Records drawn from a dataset
++++++++++

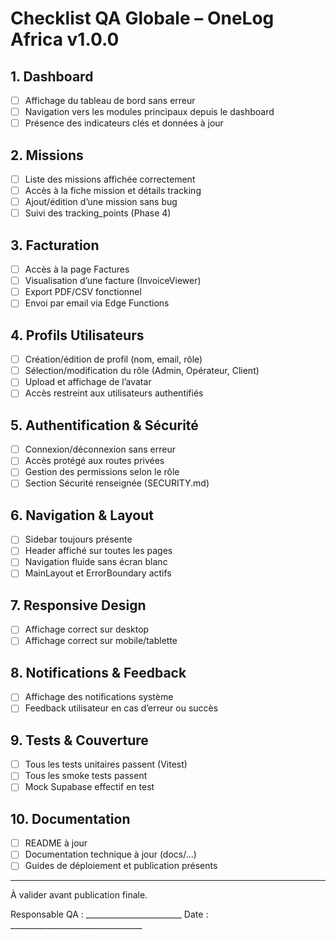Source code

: # Checklist QA Globale – OneLog Africa v1.0.0

## 1. Dashboard
- [ ] Affichage du tableau de bord sans erreur
- [ ] Navigation vers les modules principaux depuis le dashboard
- [ ] Présence des indicateurs clés et données à jour

## 2. Missions
- [ ] Liste des missions affichée correctement
- [ ] Accès à la fiche mission et détails tracking
- [ ] Ajout/édition d’une mission sans bug
- [ ] Suivi des tracking_points (Phase 4)

## 3. Facturation
- [ ] Accès à la page Factures
- [ ] Visualisation d’une facture (InvoiceViewer)
- [ ] Export PDF/CSV fonctionnel
- [ ] Envoi par email via Edge Functions

## 4. Profils Utilisateurs
- [ ] Création/édition de profil (nom, email, rôle)
- [ ] Sélection/modification du rôle (Admin, Opérateur, Client)
- [ ] Upload et affichage de l’avatar
- [ ] Accès restreint aux utilisateurs authentifiés

## 5. Authentification & Sécurité
- [ ] Connexion/déconnexion sans erreur
- [ ] Accès protégé aux routes privées
- [ ] Gestion des permissions selon le rôle
- [ ] Section Sécurité renseignée (SECURITY.md)

## 6. Navigation & Layout
- [ ] Sidebar toujours présente
- [ ] Header affiché sur toutes les pages
- [ ] Navigation fluide sans écran blanc
- [ ] MainLayout et ErrorBoundary actifs

## 7. Responsive Design
- [ ] Affichage correct sur desktop
- [ ] Affichage correct sur mobile/tablette

## 8. Notifications & Feedback
- [ ] Affichage des notifications système
- [ ] Feedback utilisateur en cas d’erreur ou succès

## 9. Tests & Couverture
- [ ] Tous les tests unitaires passent (Vitest)
- [ ] Tous les smoke tests passent
- [ ] Mock Supabase effectif en test

## 10. Documentation
- [ ] README à jour
- [ ] Documentation technique à jour (docs/…)
- [ ] Guides de déploiement et publication présents

---

À valider avant publication finale.

Responsable QA : ________________________
Date : _________________________________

++++++++++

YOUR INSTRUCTIONS:
Nothing but the lines from the one that contains "## 2. Missions" through the end of the data above should appear, each reproduced exactly.

EXPECTED ANSWER:
## 2. Missions
- [ ] Liste des missions affichée correctement
- [ ] Accès à la fiche mission et détails tracking
- [ ] Ajout/édition d’une mission sans bug
- [ ] Suivi des tracking_points (Phase 4)

## 3. Facturation
- [ ] Accès à la page Factures
- [ ] Visualisation d’une facture (InvoiceViewer)
- [ ] Export PDF/CSV fonctionnel
- [ ] Envoi par email via Edge Functions

## 4. Profils Utilisateurs
- [ ] Création/édition de profil (nom, email, rôle)
- [ ] Sélection/modification du rôle (Admin, Opérateur, Client)
- [ ] Upload et affichage de l’avatar
- [ ] Accès restreint aux utilisateurs authentifiés

## 5. Authentification & Sécurité
- [ ] Connexion/déconnexion sans erreur
- [ ] Accès protégé aux routes privées
- [ ] Gestion des permissions selon le rôle
- [ ] Section Sécurité renseignée (SECURITY.md)

## 6. Navigation & Layout
- [ ] Sidebar toujours présente
- [ ] Header affiché sur toutes les pages
- [ ] Navigation fluide sans écran blanc
- [ ] MainLayout et ErrorBoundary actifs

## 7. Responsive Design
- [ ] Affichage correct sur desktop
- [ ] Affichage correct sur mobile/tablette

## 8. Notifications & Feedback
- [ ] Affichage des notifications système
- [ ] Feedback utilisateur en cas d’erreur ou succès

## 9. Tests & Couverture
- [ ] Tous les tests unitaires passent (Vitest)
- [ ] Tous les smoke tests passent
- [ ] Mock Supabase effectif en test

## 10. Documentation
- [ ] README à jour
- [ ] Documentation technique à jour (docs/…)
- [ ] Guides de déploiement et publication présents

---

À valider avant publication finale.

Responsable QA : ________________________
Date : _________________________________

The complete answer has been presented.